В. В. заёрзал в кресле и оглянулся на дверь, хорошо ли она прикрыта.
— Ну, например… мы слишком много говорим о еде. Где мы сегодня обедаем. Что мы будем ужинать. Есть ли дома сыр. Нельзя ли приготовить на завтрак не овсяную, а пшеную кашу. И т. д. и т. п.
— Вас это раздражает потому, что он постоянно думает о еде и много ест или потому, что этими своими вопросами он как бы демонстрирует свою неуверенность в том, что дома всегда есть необходимые продукты и вы всегда готовы его как следует накормить? Вы ведь не любите готовить?
— Да, не люблю, терпеть не могу. Хотя, если постараюсь, то могу приготовить хорошо и вкусно. Но надо признать, что в последнее время делаю это все реже. Так что в принципе он прав, когда беспокоится, есть ли дома сыр.
— Но он не высказывает вам по этому поводу свои претензии?
— Нет, никогда. В отличие от меня. Я, бывает, говорю: с тебя хватит, это тебе вредно, ты уже ел, посмотри на себя и т. д.
В. В. хмыкнул и покачал головой: «Ах, ты ж…».

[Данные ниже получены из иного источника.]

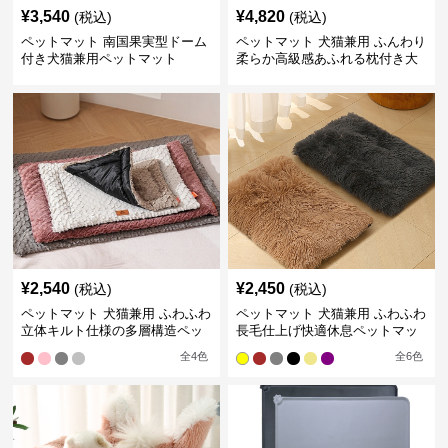
¥
3,540
¥
4,820
(税込)
(税込)
ペットマット 南国果実型ドーム
ペットマット 犬猫兼用 ふんわり
付き犬猫兼用ペットマット
柔らか高級感あふれる枕付き大
型ペットベッド
¥
2,540
¥
2,450
(税込)
(税込)
ペットマット 犬猫兼用 ふわふわ
ペットマット 犬猫兼用 ふわふわ
立体キルト仕様の多層構造ペッ
長毛仕上げ快適休息ペットマッ
トマット
ト
全
4
色
全
6
色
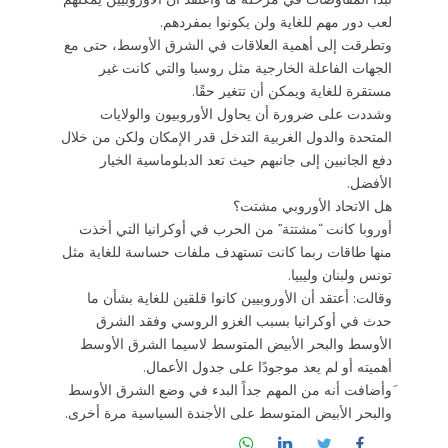
لعب دور مهم للغاية ولن يكونوا بمفردهم.
وتطرقت إلى أهمية العلاقات في الشرق الأوسط، حتى مع
الجهات الفاعلة الخارجية مثل روسيا والتي كانت غير
مستقرة للغاية ويمكن أن تتغير حقًا.
وشددت على ضرورة أن يحاول الأوروبيون والولايات
المتحدة والدول الغربية التدخل قدر الإمكان ولكن من خلال
دفع الجانبين إلى جانبهم حيث تعد الدبلوماسية الخيار
الأفضل.
هل الاتحاد الأوروبي مشتت؟
أوروبا كانت “مشتتة” من الحرب في أوكرانيا التي أخذت
منها طاقات ربما كانت تستهدف ملفات حساسة للغاية مثل
تونس ولبنان وليبيا.
وقالت: أعتقد أن الأوروبيين كانوا قلقين للغاية بشأن ما
حدث في أوكرانيا بسبب الغزو الروسي وفقد الشرق
الأوسط والبحر الأبيض المتوسط ​​لاسيما الشرق الأوسط
أهميته أو لم يعد موجودًا على جدول الأعمال.
َوأضافت أنه من المهم جداً البدء في وضع الشرق الأوسط
والبحر الأبيض المتوسط ​​على الأجندة السياسية مرة أخرى.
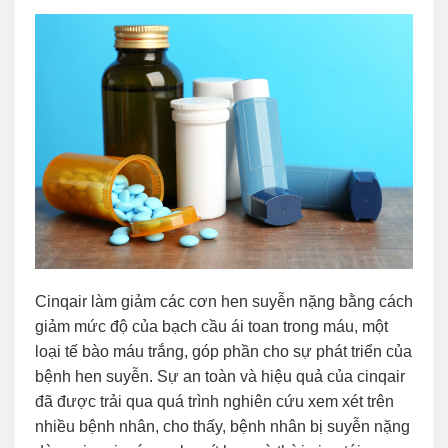
Cinqair làm giảm các cơn hen suyễn nặng bằng cách
giảm mức độ của bạch cầu ái toan trong máu, một
loại tế bào máu trắng, góp phần cho sự phát triển của
bệnh hen suyễn. Sự an toàn và hiệu quả của cinqair
đã được trải qua quá trình nghiên cứu xem xét trên
nhiều bệnh nhân, cho thấy, bệnh nhân bị suyễn nặng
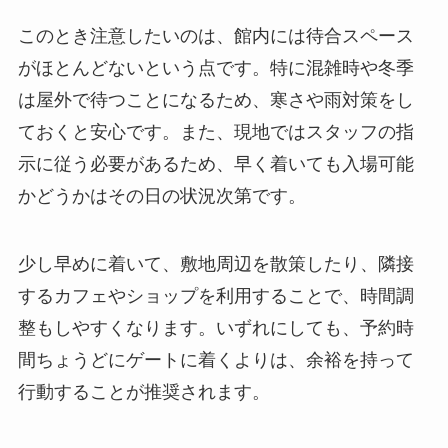
このとき注意したいのは、館内には待合スペース
がほとんどないという点です。特に混雑時や冬季
は屋外で待つことになるため、寒さや雨対策をし
ておくと安心です。また、現地ではスタッフの指
示に従う必要があるため、早く着いても入場可能
かどうかはその日の状況次第です。
少し早めに着いて、敷地周辺を散策したり、隣接
するカフェやショップを利用することで、時間調
整もしやすくなります。いずれにしても、予約時
間ちょうどにゲートに着くよりは、余裕を持って
行動することが推奨されます。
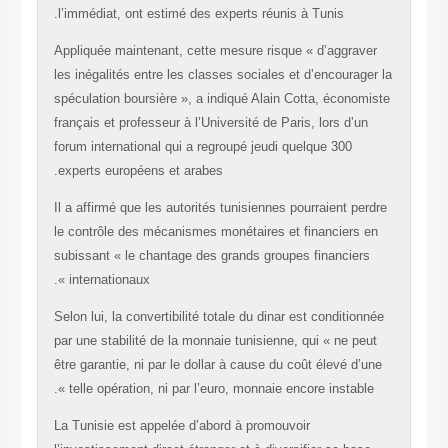
l’immédiat, ont estimé des experts réunis à Tunis.
Appliquée maintenant, cette mesure risque « d’aggra
les inégalités entre les classes sociales et d’encourag
spéculation boursière », a indiqué Alain Cotta, écono
français et professeur à l’Université de Paris, lors d’u
forum international qui a regroupé jeudi quelque 300
experts européens et arabes.
Il a affirmé que les autorités tunisiennes pourraient p
le contrôle des mécanismes monétaires et financiers
subissant « le chantage des grands groupes financier
internationaux ».
Selon lui, la convertibilité totale du dinar est conditio
par une stabilité de la monnaie tunisienne, qui « ne p
être garantie, ni par le dollar à cause du coût élevé d
telle opération, ni par l’euro, monnaie encore instable 
La Tunisie est appelée d’abord à promouvoir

— Вообще… он очень изменился за эти годы. Теперь это другой человек, совсем другой. Дело не в возрасте. Даже не в том, что он всё время занят, всё время в отъезде. Что‑то ушло, исчезло, мне трудно объяснить, что именно… (Долгая пауза). Мы совсем не гуляем пешком, как раньше. Для этого никогда не бывает времени. Он больше не читает мне стихи, как читал когда‑то давно, на берегу Азовского моря. И он никогда не просит меня спеть… Раньше мы даже в шахматы с ним играли, я, конечно, проигрывала, но всё равно… Теперь ничего этого не бывает с нами, ничего похожего… Мы даже ни о чём не мечтаем, потому что нам вроде как не о чем больше мечтать.

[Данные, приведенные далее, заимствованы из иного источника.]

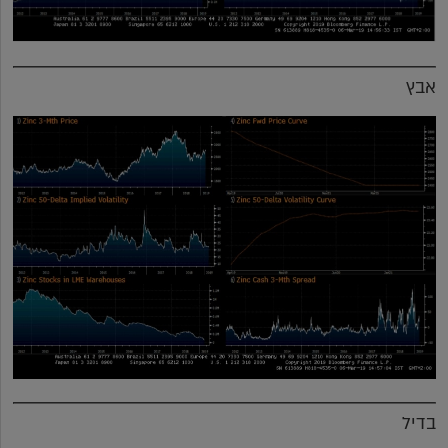
אבץ
בדיל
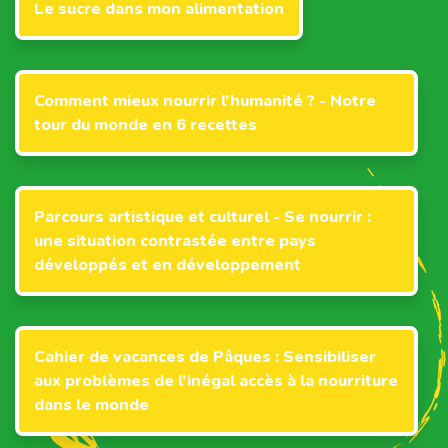
Le sucre dans mon alimentation
Comment mieux nourrir l’humanité ? - Notre
tour du monde en 6 recettes
Parcours artistique et culturel - Se nourrir :
une situation contrastée entre pays
développés et en développement
Cahier de vacances de Pâques : Sensibiliser
aux problèmes de l’inégal accès à la nourriture
dans le monde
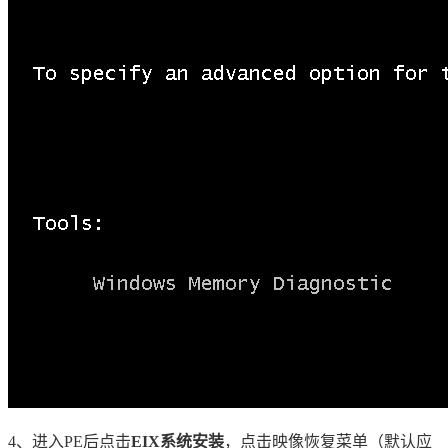
4、进入PE后点击
EIX系统安装
，点击映像恢复菜单（默认应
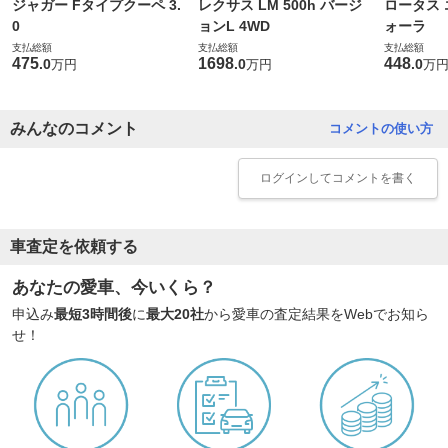
ジャガー Fタイプクーペ 3.
レクサス LM 500h バージ
ロータス 
0
ョンL 4WD
ォーラ
支払総額
支払総額
支払総額
475
1698
448
.
0
.
0
.
0
万円
万円
万
みんなのコメント
コメントの使い方
ログイン
してコメントを書く
車査定を依頼する
あなたの愛車、今いくら？
申込み
最短3時間後
に
最大20社
から愛車の査定結果をWebでお知ら
せ！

— В прошлый раз вы сказали, что вам не хватает одиночества. Из того, что вы сейчас говорите, следует, что, напротив, вы страдаете от одиночества. Эти два состояния присутствуют у вас одновременно?
— А это разные одиночества. К одному я сама стремлюсь, хочу убежать, укрыться где‑нибудь, остаться одна хотя бы ненадолго. Это одиночество физическое, перемещение в пространстве своего бренного тела. Другого одиночества я боюсь и хотела бы избежать. Это когда вокруг тебя десятки людей, но ни одной родственной души нет рядом, и перекликнуться не с кем. Есть родственники, но нет родственных душ, понимаете? Такое одиночество души.

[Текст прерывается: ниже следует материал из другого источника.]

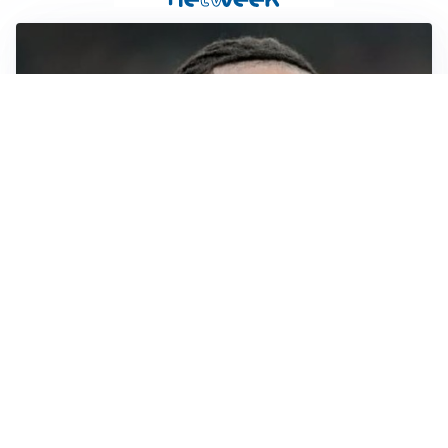
AFFONDO
Il Galatasaray fa sul serio per Leao
LA NOVITÀ
Il Real Madrid blinda Vinicius: pronto il rinnovo
TORMENTONE
Lukaku, stavolta la rottura è definitiva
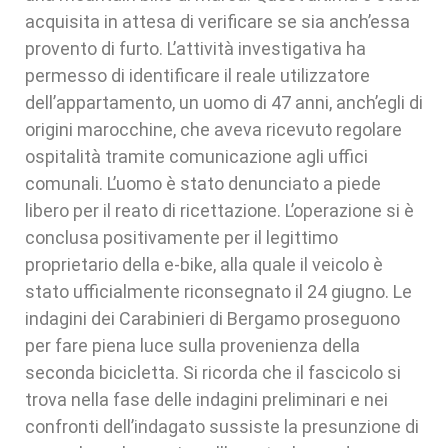
acquisita in attesa di verificare se sia anch’essa
provento di furto. L’attività investigativa ha
permesso di identificare il reale utilizzatore
dell’appartamento, un uomo di 47 anni, anch’egli di
origini marocchine, che aveva ricevuto regolare
ospitalità tramite comunicazione agli uffici
comunali. L’uomo è stato denunciato a piede
libero per il reato di ricettazione. L’operazione si è
conclusa positivamente per il legittimo
proprietario della e-bike, alla quale il veicolo è
stato ufficialmente riconsegnato il 24 giugno. Le
indagini dei Carabinieri di Bergamo proseguono
per fare piena luce sulla provenienza della
seconda bicicletta. Si ricorda che il fascicolo si
trova nella fase delle indagini preliminari e nei
confronti dell’indagato sussiste la presunzione di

— А вы можете припомнить время, когда вы этого не испытывали?
— Наверное, это очень давно было, во времена моей работы в молодёжной ещё газете.
— Закройте глаза, представьте себе эту картинку. Что вы видите?
— Так, подождите… Ну… я вижу ребят, с которыми работала… мы все ещё молодые… Вижу тесный кабинет редакции, туда набилось человек десять и мы поем под гитару Окуджаву или Визбора… Пьём сухое вино… очень накурено… смеемся… Всё время почему‑то смеёмся.